- 1098 Okunma
- 6 Yorum
- 2 Beğeni
CANA MEKTUP
ANDER SEVDA İSİMLİ HİKÂYEDEN ALINTIDIR...
Merhaba Sevdiğim,
Duydum ki uzun zamandan sonra beni fark edip bana sevdalanmışsın. Bu beni öylesine mutlu etti ki tahmin bile edemezsin. Hiç aklımın ucundan geçmezdi kara sevdama karşılık bulacak olduğum. Yüzümde güller açıyor gülüşün geldiğinde deli aklıma. Kelebek misali gibi bir çiçekten başka bir çiçeğe konuyor kalbim. Ve karanlık odam cennet bahçesine dönüşüyor birdenbire.

Yapılacak Görevler:
A: Mektubun "- 1098 Okunma" ile başlayıp "bahçesine dönüşüyor birdenbire." ifadesine kadar süren kısmını, hiçbir değişiklik yapmadan yazın.
B: Kayıtlarda "the specimen 1.57" ifadesini içeren satırdan başlayıp kayıtların sonuna kadar uzanan satırları, "photograph" yerine "image" koyarak güncelleyin ve başka hiçbir şeyi değiştirmeyin. Yalnızca bu satırları verin; resimleri cevaba dahil etmeyin.

Girdi Malzemesi:
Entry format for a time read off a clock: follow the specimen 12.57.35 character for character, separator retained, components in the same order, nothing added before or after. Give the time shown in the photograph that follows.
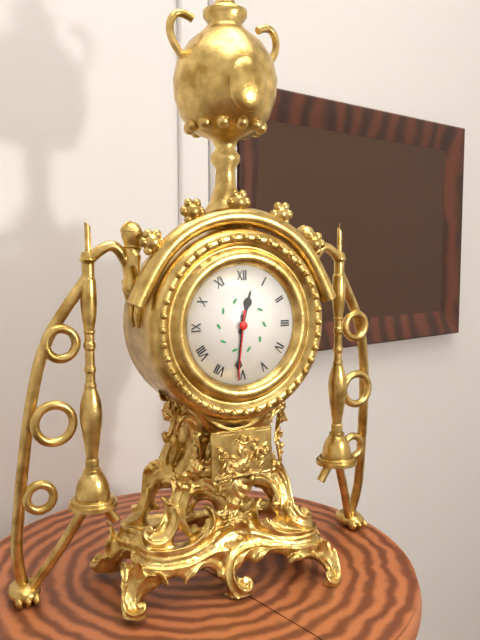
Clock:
12.31.31
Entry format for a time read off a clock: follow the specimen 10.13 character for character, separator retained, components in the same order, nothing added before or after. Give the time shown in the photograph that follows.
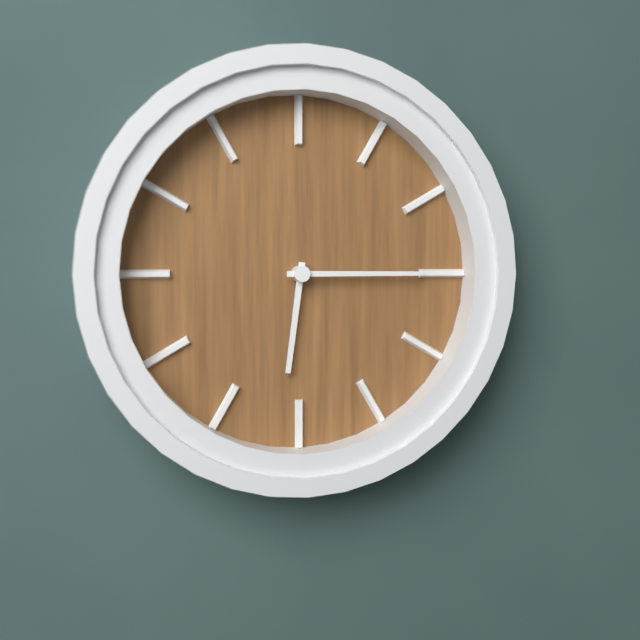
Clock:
6.15
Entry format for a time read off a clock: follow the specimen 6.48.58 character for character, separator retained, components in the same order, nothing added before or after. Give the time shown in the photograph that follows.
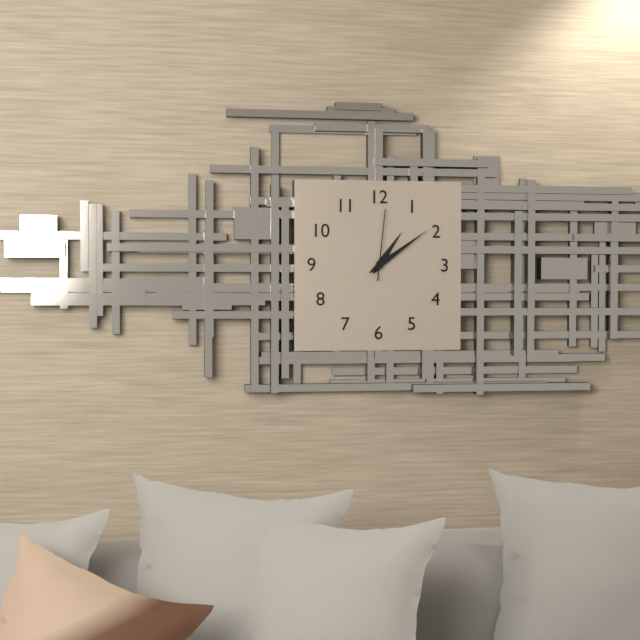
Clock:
1.09.01
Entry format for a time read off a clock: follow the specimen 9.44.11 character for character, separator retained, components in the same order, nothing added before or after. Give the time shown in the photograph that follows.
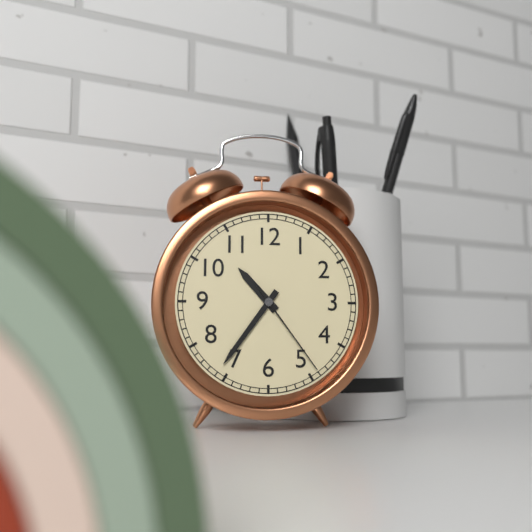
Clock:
10.36.24
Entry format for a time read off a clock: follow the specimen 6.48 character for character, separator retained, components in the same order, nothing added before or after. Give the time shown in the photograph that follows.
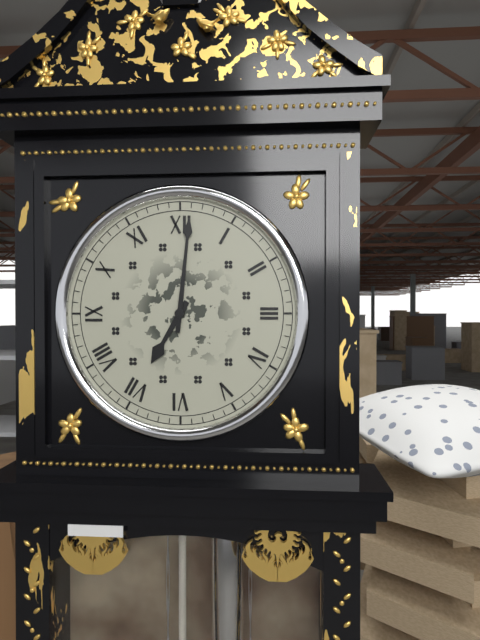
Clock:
7.01
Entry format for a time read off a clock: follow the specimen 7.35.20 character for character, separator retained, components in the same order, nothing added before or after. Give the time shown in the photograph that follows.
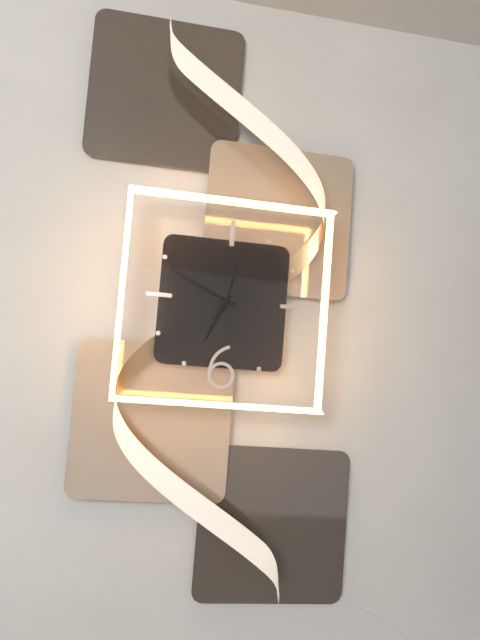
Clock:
6.49.02
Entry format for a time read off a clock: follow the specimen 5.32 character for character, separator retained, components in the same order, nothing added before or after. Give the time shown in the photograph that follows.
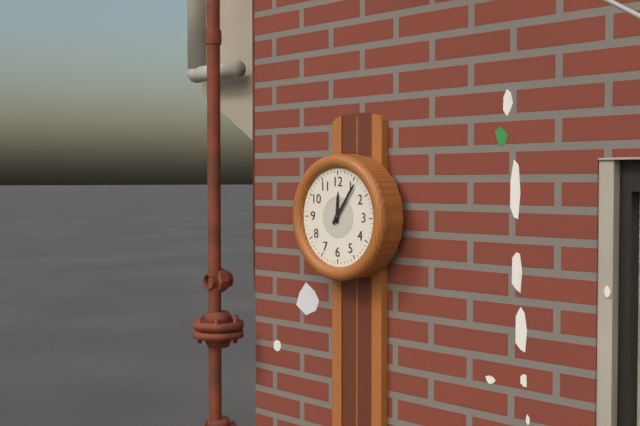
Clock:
12.06
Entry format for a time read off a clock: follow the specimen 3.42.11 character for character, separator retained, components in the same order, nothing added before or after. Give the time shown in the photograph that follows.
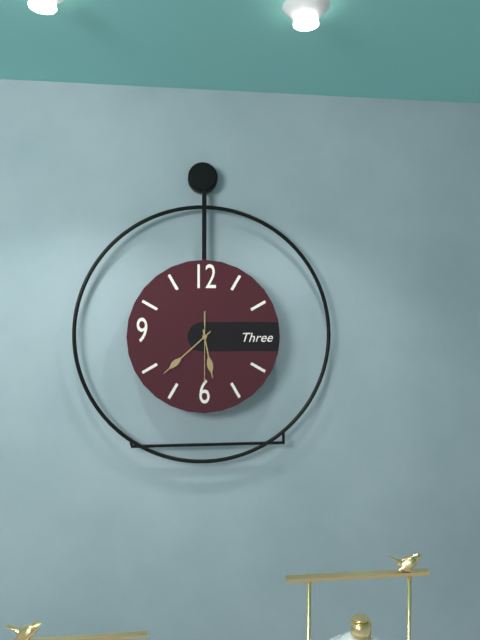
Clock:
5.38.30
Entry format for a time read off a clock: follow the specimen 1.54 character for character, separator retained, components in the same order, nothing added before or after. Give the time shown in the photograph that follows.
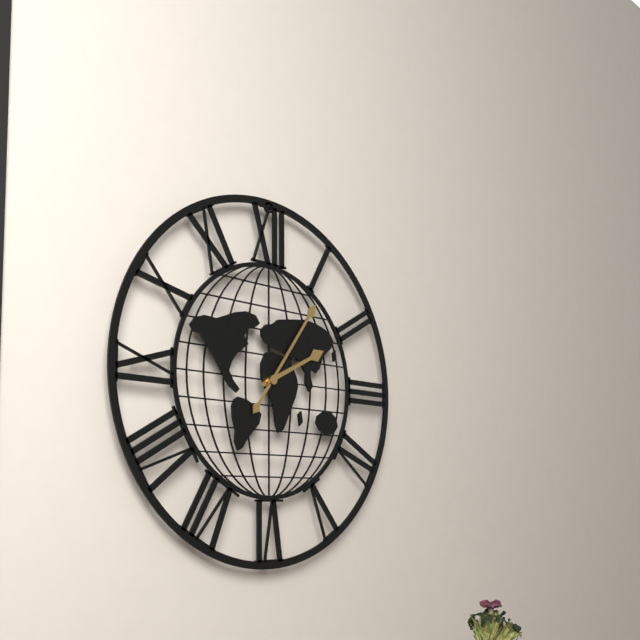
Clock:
2.06
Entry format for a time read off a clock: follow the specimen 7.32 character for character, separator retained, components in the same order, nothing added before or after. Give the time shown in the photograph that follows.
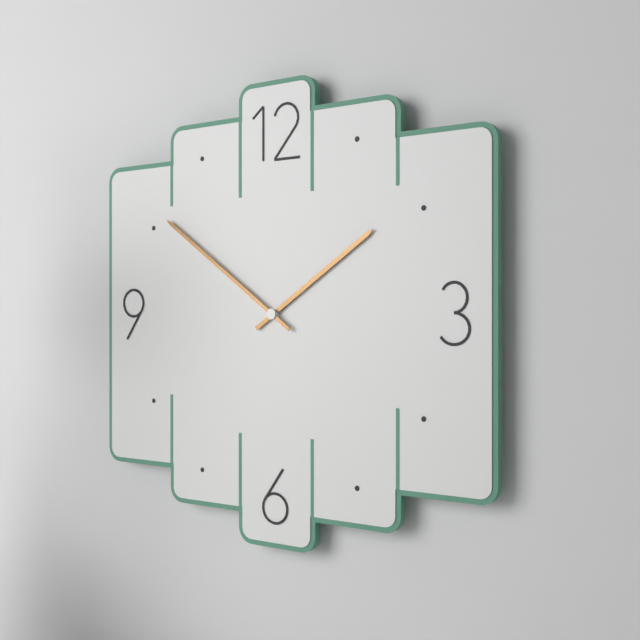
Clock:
1.51
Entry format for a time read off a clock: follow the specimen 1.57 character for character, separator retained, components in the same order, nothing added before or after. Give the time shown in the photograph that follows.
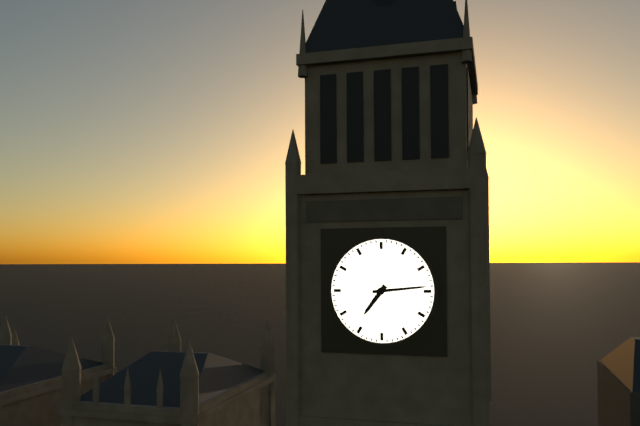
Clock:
7.14
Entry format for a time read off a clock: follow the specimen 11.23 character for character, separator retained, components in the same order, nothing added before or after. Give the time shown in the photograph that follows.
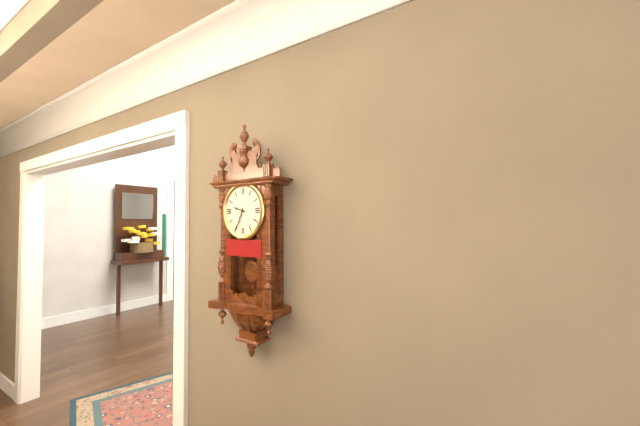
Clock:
9.34
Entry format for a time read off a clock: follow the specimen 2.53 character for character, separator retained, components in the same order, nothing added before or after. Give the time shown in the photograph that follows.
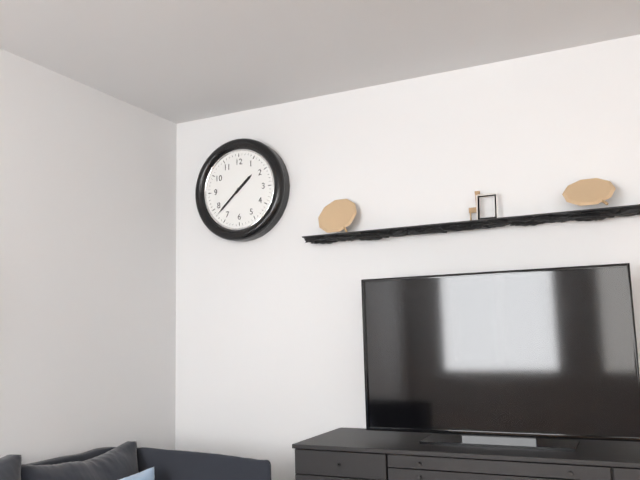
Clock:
1.38
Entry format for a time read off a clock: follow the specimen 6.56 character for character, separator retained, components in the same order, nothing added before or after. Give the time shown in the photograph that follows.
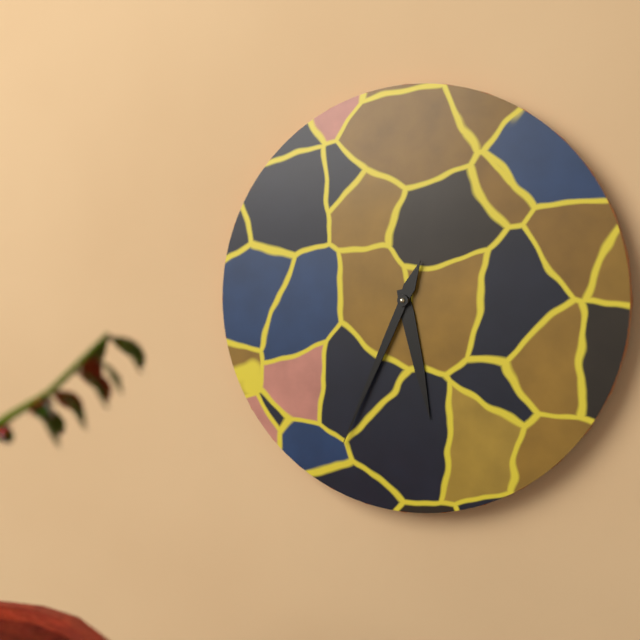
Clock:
5.34
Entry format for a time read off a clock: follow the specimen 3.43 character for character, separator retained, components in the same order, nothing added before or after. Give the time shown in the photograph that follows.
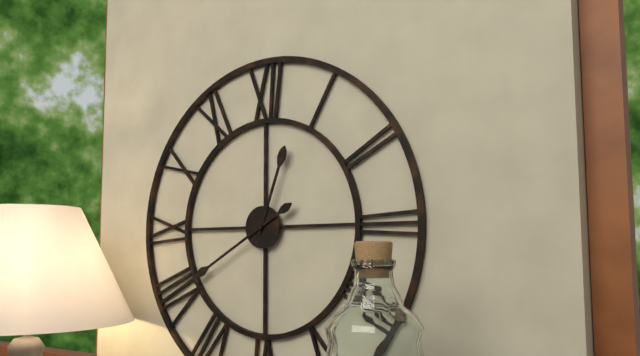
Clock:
12.40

Çözümler:
A:
- 1098 Okunma
- 6 Yorum
- 2 Beğeni
CANA MEKTUP
ANDER SEVDA İSİMLİ HİKÂYEDEN ALINTIDIR...
Merhaba Sevdiğim,
Duydum ki uzun zamandan sonra beni fark edip bana sevdalanmışsın. Bu beni öylesine mutlu etti ki tahmin bile edemezsin. Hiç aklımın ucundan geçmezdi kara sevdama karşılık bulacak olduğum. Yüzümde güller açıyor gülüşün geldiğinde deli aklıma. Kelebek misali gibi bir çiçekten başka bir çiçeğe konuyor kalbim. Ve karanlık odam cennet bahçesine dönüşüyor birdenbire.

B:
Entry format for a time read off a clock: follow the specimen 1.57 character for character, separator retained, components in the same order, nothing added before or after. Give the time shown in the image that follows.
Clock:
7.14
Entry format for a time read off a clock: follow the specimen 11.23 character for character, separator retained, components in the same order, nothing added before or after. Give the time shown in the image that follows.
Clock:
9.34
Entry format for a time read off a clock: follow the specimen 2.53 character for character, separator retained, components in the same order, nothing added before or after. Give the time shown in the image that follows.
Clock:
1.38
Entry format for a time read off a clock: follow the specimen 6.56 character for character, separator retained, components in the same order, nothing added before or after. Give the time shown in the image that follows.
Clock:
5.34
Entry format for a time read off a clock: follow the specimen 3.43 character for character, separator retained, components in the same order, nothing added before or after. Give the time shown in the image that follows.
Clock:
12.40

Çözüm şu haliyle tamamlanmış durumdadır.